Start of Block

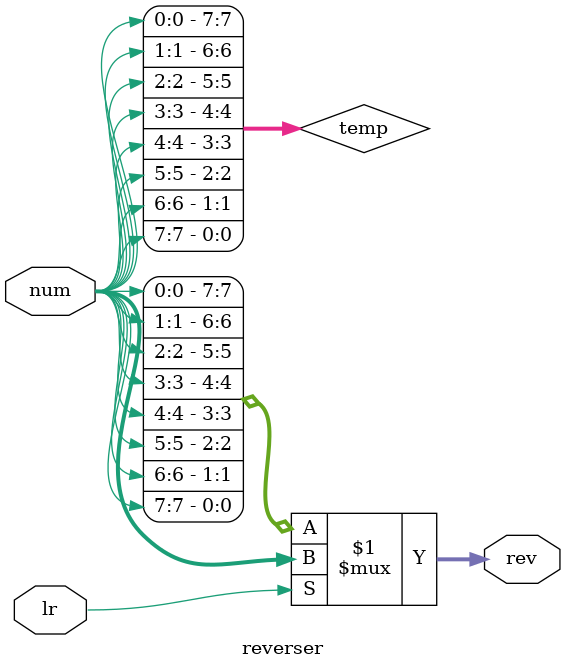
<source format=sv>
`timescale 1ns / 1ps


module reverser
#(parameter N = 8)
(
    input logic [N-1:0] num, 
    input logic lr, 
    output logic [N-1:0] rev
);
    // constant declarations 
    localparam N1 = N - 1;
    
    // signal declarations 
    logic [N1:0] temp;
    
    // body 
    generate // concurrent for loop 
        genvar i;
        for (i = 0; i <= N1; i = i + 1)
            assign temp[i] = num[N1 - i];
    endgenerate
    assign rev = lr ? num : temp; // if shift right, dont reverse. if shift left, take temp which is reversed. 
endmodule

</source>
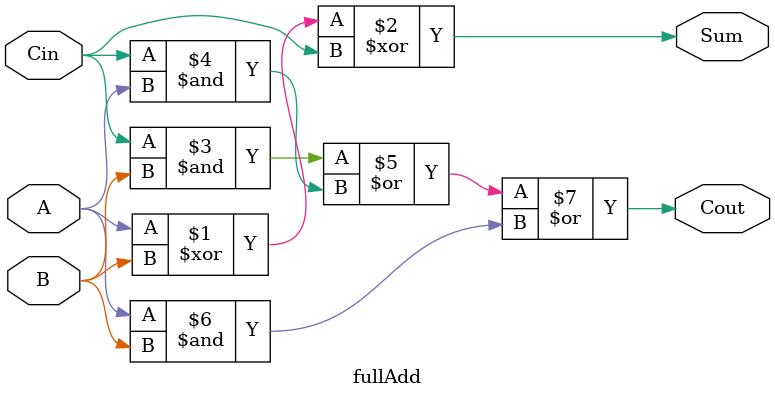
<source format=v>
`timescale 1ns / 1ps
module fullAdd(
    input A,
    input B,
    input Cin,
    output Sum,
    output Cout
    );

assign Sum = (A^B)^Cin;
assign Cout = ((Cin & B) | (Cin & A)) | (A & B);

endmodule

</source>
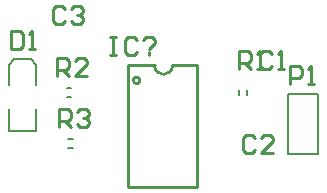
<source format=gto>
%FSLAX44Y44*%
%MOMM*%
G71*
G01*
G75*
G04 Layer_Color=65535*
%ADD10R,0.9000X0.8000*%
%ADD11R,0.9000X0.7000*%
%ADD12R,0.7000X0.9000*%
%ADD13R,0.8000X0.9000*%
%ADD14R,1.5000X1.5000*%
%ADD15C,0.2540*%
%ADD16C,1.5240*%
%ADD17C,1.5000*%
%ADD18C,0.2000*%
D15*
X281940Y158750D02*
G03*
X297180Y158750I7620J0D01*
G01*
X269540Y146050D02*
G03*
X269540Y146050I-2840J0D01*
G01*
X297180Y158750D02*
X317500D01*
X259080D02*
X281940D01*
X259080Y55880D02*
X317500D01*
Y158750D01*
X259080Y55880D02*
Y158750D01*
X244214Y182875D02*
X249292D01*
X246753D01*
Y167640D01*
X244214D01*
X249292D01*
X267067Y180336D02*
X264527Y182875D01*
X259449D01*
X256910Y180336D01*
Y170179D01*
X259449Y167640D01*
X264527D01*
X267067Y170179D01*
X272145Y180336D02*
X274684Y182875D01*
X279762D01*
X282302Y180336D01*
Y177797D01*
X277223Y172718D01*
Y170179D02*
Y167640D01*
X396614Y143256D02*
Y158491D01*
X404232D01*
X406771Y155952D01*
Y150873D01*
X404232Y148334D01*
X396614D01*
X411849Y143256D02*
X416927D01*
X414388D01*
Y158491D01*
X411849Y155952D01*
X381371Y168652D02*
X378832Y171191D01*
X373753D01*
X371214Y168652D01*
Y158495D01*
X373753Y155956D01*
X378832D01*
X381371Y158495D01*
X386449Y155956D02*
X391527D01*
X388988D01*
Y171191D01*
X386449Y168652D01*
X353434Y155956D02*
Y171191D01*
X361052D01*
X363591Y168652D01*
Y163573D01*
X361052Y161034D01*
X353434D01*
X358512D02*
X363591Y155956D01*
X368669D02*
X373747D01*
X371208D01*
Y171191D01*
X368669Y168652D01*
X200787Y106299D02*
Y121534D01*
X208405D01*
X210944Y118995D01*
Y113917D01*
X208405Y111377D01*
X200787D01*
X205865D02*
X210944Y106299D01*
X216022Y118995D02*
X218561Y121534D01*
X223640D01*
X226179Y118995D01*
Y116456D01*
X223640Y113917D01*
X221100D01*
X223640D01*
X226179Y111377D01*
Y108838D01*
X223640Y106299D01*
X218561D01*
X216022Y108838D01*
X199510Y149606D02*
Y164841D01*
X207128D01*
X209667Y162302D01*
Y157224D01*
X207128Y154684D01*
X199510D01*
X204588D02*
X209667Y149606D01*
X224902D02*
X214745D01*
X224902Y159763D01*
Y162302D01*
X222363Y164841D01*
X217284D01*
X214745Y162302D01*
X367147Y97532D02*
X364608Y100071D01*
X359529D01*
X356990Y97532D01*
Y87375D01*
X359529Y84836D01*
X364608D01*
X367147Y87375D01*
X382382Y84836D02*
X372225D01*
X382382Y94993D01*
Y97532D01*
X379843Y100071D01*
X374764D01*
X372225Y97532D01*
X160147Y187828D02*
Y172593D01*
X167764D01*
X170304Y175132D01*
Y185289D01*
X167764Y187828D01*
X160147D01*
X175382Y172593D02*
X180460D01*
X177921D01*
Y187828D01*
X175382Y185289D01*
X205864Y206625D02*
X203325Y209164D01*
X198246D01*
X195707Y206625D01*
Y196468D01*
X198246Y193929D01*
X203325D01*
X205864Y196468D01*
X210942Y206625D02*
X213481Y209164D01*
X218560D01*
X221099Y206625D01*
Y204086D01*
X218560Y201546D01*
X216020D01*
X218560D01*
X221099Y199007D01*
Y196468D01*
X218560Y193929D01*
X213481D01*
X210942Y196468D01*
D18*
X394970Y83820D02*
X420370D01*
X394970D02*
Y134620D01*
X420370D01*
Y83820D02*
Y134620D01*
X353370Y133890D02*
Y137890D01*
X360370Y133890D02*
Y137890D01*
X208820Y96210D02*
X212820D01*
X208820Y89210D02*
X212820D01*
X207550Y132390D02*
X211550D01*
X207550Y139390D02*
X211550D01*
X158680Y142080D02*
Y159080D01*
X177680Y164080D02*
X181680Y159080D01*
X158680D02*
X162680Y164080D01*
X181680Y142080D02*
Y159080D01*
X162680Y164080D02*
X177680D01*
X158680Y103080D02*
X181680D01*
X158680D02*
Y122080D01*
X181680Y103080D02*
Y122080D01*
M02*

</source>
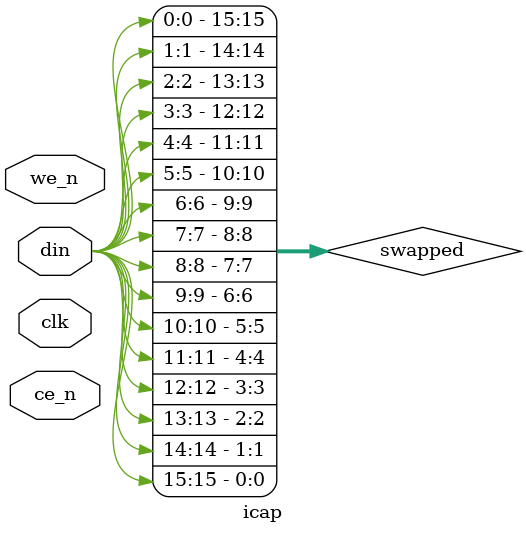
<source format=v>

module multiboot (
    input wire clk,
    //input wire clk_icap,   // WARNING: this clock must not be greater than 20MHz (50ns period)
    input wire rst_n,
    input wire [7:0] zxuno_addr,
    input wire regaddr_changed,
    input wire zxuno_regrd,
    input wire zxuno_regwr,
    input wire [7:0] din,
    output reg [7:0] dout,
    output reg oe
    );
    
`include "../common/config.vh"
              
    localparam GOLDEN_CORE = 24'h0000000; // posicion del primer boot de la FPGA
              
    reg [23:0] spi_addr = GOLDEN_CORE;   // default value
    reg writting_to_spi_addr = 1'b0;
    reg writting_to_bootcore = 1'b0;
    reg boot_core = 1'b0;

    reg reading_from_spi_addr = 1'b0;
    reg [1:0] spi_addr_chunk = 2'b00; // which part of COREADDR to output
    reg [7:0] addrout = 8'h00;
    
    always @* begin
      dout = addrout;
      oe = 1'b0;
      if (zxuno_addr == ADDR_COREADDR && zxuno_regrd ==1'b1)
        oe = 1'b1;
    end  

    always @(posedge clk) begin
        if (rst_n == 1'b0 || (regaddr_changed && zxuno_addr == ADDR_COREADDR)) begin
          writting_to_spi_addr <= 1'b0;
          writting_to_bootcore <= 1'b0;
          reading_from_spi_addr <= 1'b0;
          spi_addr_chunk <= 2'b00;
          boot_core <= 1'b0;
        end				
        else begin
            if (zxuno_addr == ADDR_COREADDR) begin
              if (zxuno_regwr == 1'b1 && writting_to_spi_addr == 1'b0) begin
                  spi_addr <= {spi_addr[15:0], din};
                  writting_to_spi_addr <= 1'b1;
              end
              if (zxuno_regwr == 1'b0) begin
                  writting_to_spi_addr <= 1'b0;
              end
              if (zxuno_regrd == 1'b1 && reading_from_spi_addr == 1'b0) begin
                addrout <= (spi_addr_chunk == 2'b00)? spi_addr[23:16] :
                           (spi_addr_chunk == 2'b01)? spi_addr[15:8] :
                                                      spi_addr[7:0];
                spi_addr_chunk <= (spi_addr_chunk == 2'b10)? 2'b00 : spi_addr_chunk + 2'b01;
                reading_from_spi_addr <= 1'b1;
              end   
              if (zxuno_regrd == 1'b0) begin
                reading_from_spi_addr <= 1'b0;
              end                  
            end
            else begin
              writting_to_spi_addr <= 1'b0;
              reading_from_spi_addr <= 1'b0;
            end
            
            if (zxuno_addr == ADDR_COREBOOT) begin
                if (zxuno_regwr == 1'b1 && din[0] == 1'b1 && writting_to_bootcore == 1'b0) begin
                    boot_core <= 1'b1;
                    writting_to_bootcore <= 1'b1;
                end
                if (zxuno_regwr == 1'b0) begin
                    writting_to_bootcore <= 1'b0;
                end
            end
            else begin
                boot_core <= 1'b0;
                writting_to_bootcore <= 1'b0;
            end
        end
    end

   reg regclkicap = 1'b0;
	 wire clk_icap;
	 always @(posedge clk)
	   regclkicap <= ~regclkicap;
	 BUFG bufclkicap (.I(regclkicap), .O(clk_icap) );

    wire icap_ce_n, icap_we_n;
    wire [15:0] icap_data;
    seq_multiboot_spartan6 secuenciador_multiboot (
      .clk(clk_icap),
      .spi_address(spi_addr),
      .reboot(boot_core),
      .icap_ce(icap_ce_n),
      .icap_we(icap_we_n),
      .icap_data(icap_data)
    );
    
    icap el_icap (
      .clk(clk_icap),
      .ce_n(icap_ce_n),
      .we_n(icap_we_n),
      .din(icap_data)
    );  
endmodule            
    
module seq_multiboot_spartan6 (
  input wire clk,
  input wire [23:0] spi_address,
  input wire reboot,
  output reg icap_ce,
  output reg icap_we,
  output reg [15:0] icap_data
  );
  
  reg [17:0] icap_command[0:15];
  localparam CYCLE_SPI_ADDRESS_LOW = 4'd4;
	localparam CYCLE_SPI_ADDRESS_HIGH = 4'd6;
  initial begin  // secuencia para carga a 1x. Se ha eliminado el comando 3301 con el parámetro 3100, que vendría después de la carga de la dirección SPI
    icap_command[ 0] = {1'b1, 1'b1, 16'hFFFF};
    icap_command[ 1] = {1'b0, 1'b0, 16'hAA99};
    icap_command[ 2] = {1'b0, 1'b0, 16'h5566};
    icap_command[ 3] = {1'b0, 1'b0, 16'h3261};
    icap_command[ 4] = {1'b0, 1'b0, 16'h0000};  // en este ciclo hay que poner la dirección SPI baja
    icap_command[ 5] = {1'b0, 1'b0, 16'h3281};
    icap_command[ 6] = {1'b0, 1'b0, 16'h0300};  // en este ciclo hay que poner la dirección SPI alta
    icap_command[ 7] = {1'b0, 1'b0, 16'h30A1};
    icap_command[ 8] = {1'b0, 1'b0, 16'h000E};
    icap_command[ 9] = {1'b0, 1'b0, 16'h2000};  // nop
    icap_command[10] = {1'b0, 1'b0, 16'h2000};  // nop
    icap_command[11] = {1'b0, 1'b0, 16'h2000};  // nop
    icap_command[12] = {1'b0, 1'b0, 16'h2000};  // nop
    icap_command[13] = {1'b0, 1'b0, 16'h2000};  // nop
    icap_command[14] = {1'b0, 1'b0, 16'h1111};  // nop
    icap_command[15] = {1'b0, 1'b0, 16'h1111};  // nop
  end
  
	always @(posedge clk) begin
	  icap_command[CYCLE_SPI_ADDRESS_LOW] <= {2'b00, spi_address[15:0]};
		icap_command[CYCLE_SPI_ADDRESS_HIGH] <= {2'b00, 8'h03, spi_address[23:16]}; //{2'b00, 8'h6B, spi_address[23:16]}; si se quiere 4x
  end
	
  reg [4:0] indx = 5'b00000;
  always @(posedge clk) begin
    if (reboot == 1'b1 && indx[4] == 1'b0)
      indx <= 5'b10000;  // el bit 4 a 1 hace que se habilite la cuenta
    else begin
      {icap_ce, icap_we, icap_data} <= icap_command[indx[3:0]];
      indx <= indx + {4'b0000, indx[4]};
    end
  end      
endmodule

module icap (
  input wire clk,
  input wire ce_n,
  input wire we_n,
  input wire [15:0] din
  );

  wire [15:0] swapped;
  genvar j;
  generate
    for(j=0; j<16; j=j+1) begin : swap
	    assign swapped[j] = din[15-j];
	  end
  endgenerate

  ICAP_SPARTAN6 ICAP_SPARTAN6_inst (
  
    .CE        (ce_n),   // Clock enable input
    .CLK       (clk),         // Clock input
    .I         ({swapped[7:0], swapped[15:8]}),  // 16-bit data input
    .WRITE     (we_n)    // Write input
  );
      
endmodule

</source>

End of Block

Each line of the listing that includes the word "logic" counts once; give the total as a single number.

> **Final answer**: 4